PROMPT: Could you rewrite the Cassandra post between "I have a keyspace" and "behaves like this.", inclusive, putting "6 node cluster" in place of "4 node cluster"?

PASSAGE SHOWN:
┄┄┄┄┄┄┄┄┄┄

Cassandra gives no data even if data exists

问题

I have a keyspace with replication factor of 3. I am inserting data into Cassandra (4 node cluster with single data center) with write consistency level one. After completion of insertions I am reading data with consistency level quorum (2). But I am not getting data sometimes even if data exists, after some time I am getting data with same query. I don't know why Cassandra behaves like this.

My column family schema

CREATE TABLE input_data_profile.input_log_profile_1 (
    cid text,
    ctdon bigint,
    ctdat bigint,
    email text,
    addrs set<frozen<udt_addrs>>,
    asset set<frozen<udt_asset>>,
    cntno set<frozen<udt_cntno>>,
    dob frozen<udt_date>,
    dvc set<frozen<udt_dvc>>,
    eaka set<text>,
    edmn text,
    educ set<frozen<udt_educ>>,
    gen tinyint,
    hobby set<text>,
    income set<frozen<udt_income>>,
    interest set<text>,
    lang set<frozen<udt_lang>>,
    levnt set<frozen<udt_levnt>>,
    like map<text, frozen<set<text>>>,
    loc set<frozen<udt_loc>>,
    mapp set<text>,
    name frozen<udt_name>,
    params map<text, frozen<set<text>>>,
    prfsn set<frozen<udt_prfsn>>,
    rel set<frozen<udt_rel>>,
    rel_s tinyint,
    skills_prfsn set<frozen<udt_skill_prfsn>>,
    snw set<frozen<udt_snw>>,
    sport set<text>,
    status tinyint,
    z_addrs tinyint,
    z_asset tinyint,
    z_cntno tinyint,
    z_dob tinyint,
    z_dvc tinyint,
    z_eaka tinyint,
    z_educ tinyint,
    z_email tinyint,
    z_gen tinyint,
    z_hobby tinyint,
    z_income tinyint,
    z_interest tinyint,
    z_lang tinyint,
    z_levnt tinyint,
    z_like tinyint,
    z_loc tinyint,
    z_mapp tinyint,
    z_name tinyint,
    z_params tinyint,
    z_prfsn tinyint,
    z_rel tinyint,
    z_rel_s tinyint,
    z_skills_prfsn tinyint,
    z_snw tinyint,
    z_sport tinyint,
    PRIMARY KEY (cid, ctdon, ctdat, email)

┄┄┄┄┄┄┄┄┄┄

PROVIDED DATA:
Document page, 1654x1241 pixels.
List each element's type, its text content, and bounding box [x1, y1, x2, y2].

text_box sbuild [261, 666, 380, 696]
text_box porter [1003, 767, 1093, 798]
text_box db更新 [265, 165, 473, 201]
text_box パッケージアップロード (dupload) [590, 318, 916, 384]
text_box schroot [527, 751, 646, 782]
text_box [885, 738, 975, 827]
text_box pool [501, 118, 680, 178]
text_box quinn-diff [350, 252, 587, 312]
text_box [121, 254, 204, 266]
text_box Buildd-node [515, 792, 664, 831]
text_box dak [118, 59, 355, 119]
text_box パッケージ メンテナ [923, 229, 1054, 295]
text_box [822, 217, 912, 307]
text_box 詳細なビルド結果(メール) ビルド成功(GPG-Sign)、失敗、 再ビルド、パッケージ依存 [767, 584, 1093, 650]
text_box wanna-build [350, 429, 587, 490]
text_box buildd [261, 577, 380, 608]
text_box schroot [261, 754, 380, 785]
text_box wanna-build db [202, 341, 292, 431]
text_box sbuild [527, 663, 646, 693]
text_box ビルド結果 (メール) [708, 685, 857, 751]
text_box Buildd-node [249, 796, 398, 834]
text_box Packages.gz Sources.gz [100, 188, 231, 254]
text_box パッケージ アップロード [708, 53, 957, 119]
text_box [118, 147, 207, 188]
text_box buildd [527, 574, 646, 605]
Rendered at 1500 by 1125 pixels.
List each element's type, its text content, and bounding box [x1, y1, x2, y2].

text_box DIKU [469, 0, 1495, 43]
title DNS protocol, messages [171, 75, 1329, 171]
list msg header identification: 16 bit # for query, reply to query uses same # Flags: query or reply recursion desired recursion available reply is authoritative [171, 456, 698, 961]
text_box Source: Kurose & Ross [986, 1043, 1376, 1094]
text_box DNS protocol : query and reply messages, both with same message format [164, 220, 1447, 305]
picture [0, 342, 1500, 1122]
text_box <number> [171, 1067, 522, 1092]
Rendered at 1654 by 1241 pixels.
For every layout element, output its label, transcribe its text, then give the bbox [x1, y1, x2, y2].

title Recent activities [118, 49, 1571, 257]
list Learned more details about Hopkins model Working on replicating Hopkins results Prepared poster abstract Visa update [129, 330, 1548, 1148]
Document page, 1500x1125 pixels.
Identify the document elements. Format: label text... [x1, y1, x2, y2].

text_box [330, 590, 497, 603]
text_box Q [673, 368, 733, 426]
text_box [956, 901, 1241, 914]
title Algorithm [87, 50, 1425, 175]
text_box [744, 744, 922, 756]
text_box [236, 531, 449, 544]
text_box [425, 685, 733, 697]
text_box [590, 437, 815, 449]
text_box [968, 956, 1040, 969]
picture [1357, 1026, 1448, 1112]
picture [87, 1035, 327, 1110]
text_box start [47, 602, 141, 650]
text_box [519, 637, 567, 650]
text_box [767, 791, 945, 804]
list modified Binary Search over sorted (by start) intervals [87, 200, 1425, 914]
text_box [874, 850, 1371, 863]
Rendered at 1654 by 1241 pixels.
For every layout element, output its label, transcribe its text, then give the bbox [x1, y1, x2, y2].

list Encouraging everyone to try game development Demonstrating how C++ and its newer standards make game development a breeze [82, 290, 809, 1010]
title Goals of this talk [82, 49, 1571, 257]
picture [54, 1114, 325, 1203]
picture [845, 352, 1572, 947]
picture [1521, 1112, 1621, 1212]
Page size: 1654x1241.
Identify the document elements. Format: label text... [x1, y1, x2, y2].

┄┄┄┄┄┄┄┄┄┄

RESULT OF THIS EXERCISE:
I have a keyspace with replication factor of 3. I am inserting data into Cassandra (6 node cluster with single data center) with write consistency level one. After completion of insertions I am reading data with consistency level quorum (2). But I am not getting data sometimes even if data exists, after some time I am getting data with same query. I don't know why Cassandra behaves like this.